- _Work required_
Rewrite the records below with every instance of "hearing protection" changed to "ear protection" and everything else left the same. Leave the pictures out of your answer.

= Beginning of Section =

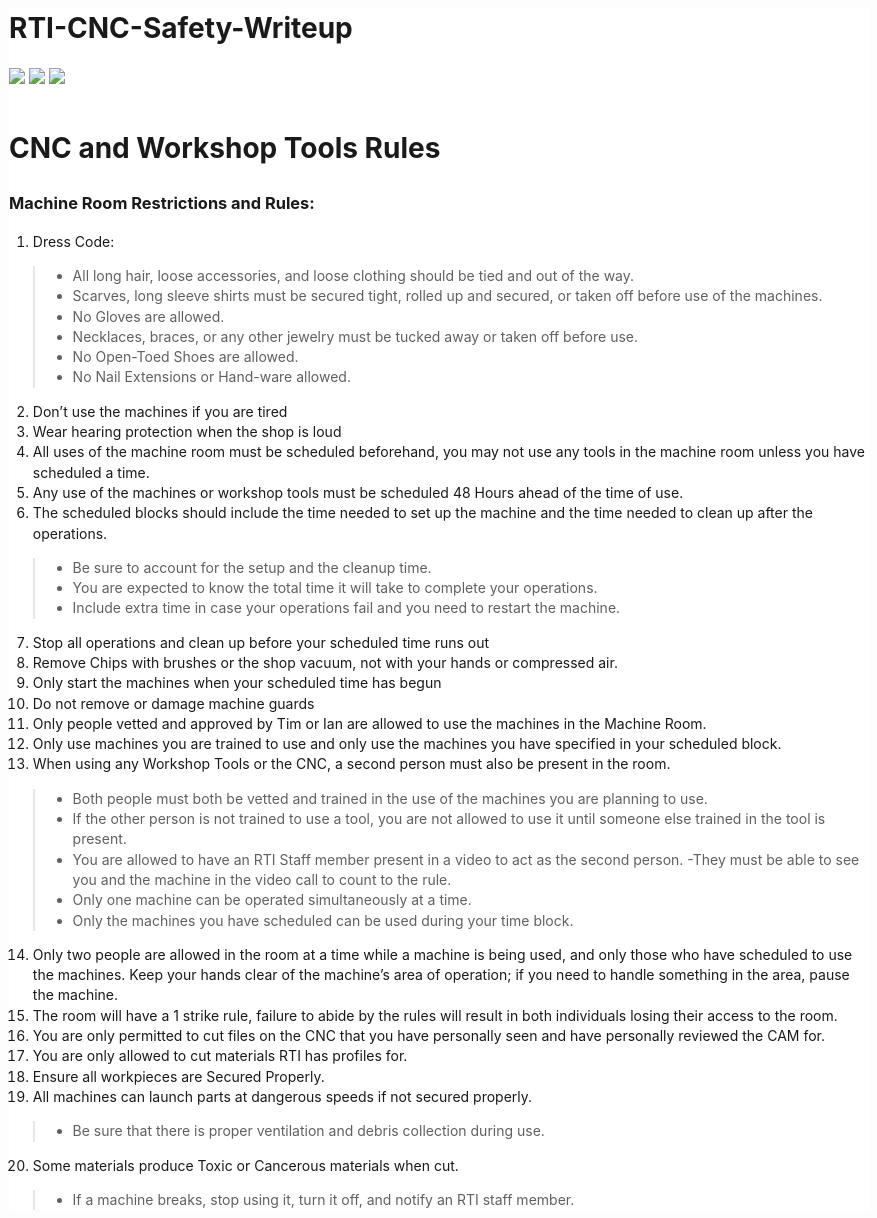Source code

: # RTI-CNC-Safety-Writeup
<p float="center">
  <img src= "img\Fusion360-Logo.png" height="32%" />
  <img src="img\Amana-Tools-Logo.png" hieght="32%" /> 
  <img src="img\Carbide3D-Logo.png" height="32%" />
</p>

# CNC and Workshop Tools Rules

### Machine Room Restrictions and Rules:
1. Dress Code:
> - All long hair, loose accessories, and loose clothing should be tied and out of the way.
> - Scarves, long sleeve shirts must be secured tight, rolled up and secured, or taken off before use of the machines.
> - No Gloves are allowed.
> - Necklaces, braces, or any other jewelry must be tucked away or taken off before use.
> - No Open-Toed Shoes are allowed.
> - No Nail Extensions or Hand-ware allowed.
2.  Don’t use the machines if you are tired
3. Wear hearing protection when the shop is loud
4. All uses of the machine room must be scheduled beforehand, you may not use any tools in the machine room unless you have scheduled a time.
5. Any use of the machines or workshop tools must be scheduled 48 Hours ahead of the time of use.
6. The scheduled blocks should include the time needed to set up the machine and the time needed to clean up after the operations.
> -  Be sure to account for the setup and the cleanup time. 
> -  You are expected to know the total time it will take to complete your operations.
> -  Include extra time in case your operations fail and you need to restart the machine.
7. Stop all operations and clean up before your scheduled time runs out
8. Remove Chips with brushes or the shop vacuum, not with your hands or compressed air.
9. Only start the machines when your scheduled time has begun
10. Do not remove or damage machine guards
11. Only people vetted and approved by Tim or Ian are allowed to use the machines in the Machine Room.
12. Only use machines you are trained to use and only use the machines you have specified in your scheduled block.
13. When using any Workshop Tools or the CNC, a second person must also be present in the room. 
> - Both people must both be vetted and trained in the use of the machines you are planning to use.
> - If the other person is not trained to use a tool, you are not allowed to use it until someone else trained in the tool is present.
> - You are allowed to have an RTI Staff member present in a video to act as the second person.
> -They must be able to see you and the machine in the video call to count to the rule.
> - Only one machine can be operated simultaneously at a time.
> - Only the machines you have scheduled can be used during your time block.
14. Only two people are allowed in the room at a time while a machine is being used, and only those who have scheduled to use the machines.
Keep your hands clear of the machine’s area of operation; if you need to handle something in the area, pause the machine.
15. The room will have a 1 strike rule, failure to abide by the rules will result in both individuals losing their access to the room.
16. You are only permitted to cut files on the CNC that you have personally seen and have personally reviewed the CAM for.
17. You are only allowed to cut materials RTI has profiles for.
18. Ensure all workpieces are Secured Properly.
19. All machines can launch parts at dangerous speeds if not secured properly.
> - Be sure that there is proper ventilation and debris collection during use.
20. Some materials produce Toxic or Cancerous materials when cut.
> - If a machine breaks, stop using it, turn it off, and notify an RTI staff member.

= End of Section =

- _Answer to this problem_
Source code

: # RTI-CNC-Safety-Writeup
<p float="center">
  <img src= "img\Fusion360-Logo.png" height="32%" />
  <img src="img\Amana-Tools-Logo.png" hieght="32%" /> 
  <img src="img\Carbide3D-Logo.png" height="32%" />
</p>

# CNC and Workshop Tools Rules

### Machine Room Restrictions and Rules:
1. Dress Code:
> - All long hair, loose accessories, and loose clothing should be tied and out of the way.
> - Scarves, long sleeve shirts must be secured tight, rolled up and secured, or taken off before use of the machines.
> - No Gloves are allowed.
> - Necklaces, braces, or any other jewelry must be tucked away or taken off before use.
> - No Open-Toed Shoes are allowed.
> - No Nail Extensions or Hand-ware allowed.
2.  Don’t use the machines if you are tired
3. Wear ear protection when the shop is loud
4. All uses of the machine room must be scheduled beforehand, you may not use any tools in the machine room unless you have scheduled a time.
5. Any use of the machines or workshop tools must be scheduled 48 Hours ahead of the time of use.
6. The scheduled blocks should include the time needed to set up the machine and the time needed to clean up after the operations.
> -  Be sure to account for the setup and the cleanup time. 
> -  You are expected to know the total time it will take to complete your operations.
> -  Include extra time in case your operations fail and you need to restart the machine.
7. Stop all operations and clean up before your scheduled time runs out
8. Remove Chips with brushes or the shop vacuum, not with your hands or compressed air.
9. Only start the machines when your scheduled time has begun
10. Do not remove or damage machine guards
11. Only people vetted and approved by Tim or Ian are allowed to use the machines in the Machine Room.
12. Only use machines you are trained to use and only use the machines you have specified in your scheduled block.
13. When using any Workshop Tools or the CNC, a second person must also be present in the room. 
> - Both people must both be vetted and trained in the use of the machines you are planning to use.
> - If the other person is not trained to use a tool, you are not allowed to use it until someone else trained in the tool is present.
> - You are allowed to have an RTI Staff member present in a video to act as the second person.
> -They must be able to see you and the machine in the video call to count to the rule.
> - Only one machine can be operated simultaneously at a time.
> - Only the machines you have scheduled can be used during your time block.
14. Only two people are allowed in the room at a time while a machine is being used, and only those who have scheduled to use the machines.
Keep your hands clear of the machine’s area of operation; if you need to handle something in the area, pause the machine.
15. The room will have a 1 strike rule, failure to abide by the rules will result in both individuals losing their access to the room.
16. You are only permitted to cut files on the CNC that you have personally seen and have personally reviewed the CAM for.
17. You are only allowed to cut materials RTI has profiles for.
18. Ensure all workpieces are Secured Properly.
19. All machines can launch parts at dangerous speeds if not secured properly.
> - Be sure that there is proper ventilation and debris collection during use.
20. Some materials produce Toxic or Cancerous materials when cut.
> - If a machine breaks, stop using it, turn it off, and notify an RTI staff member.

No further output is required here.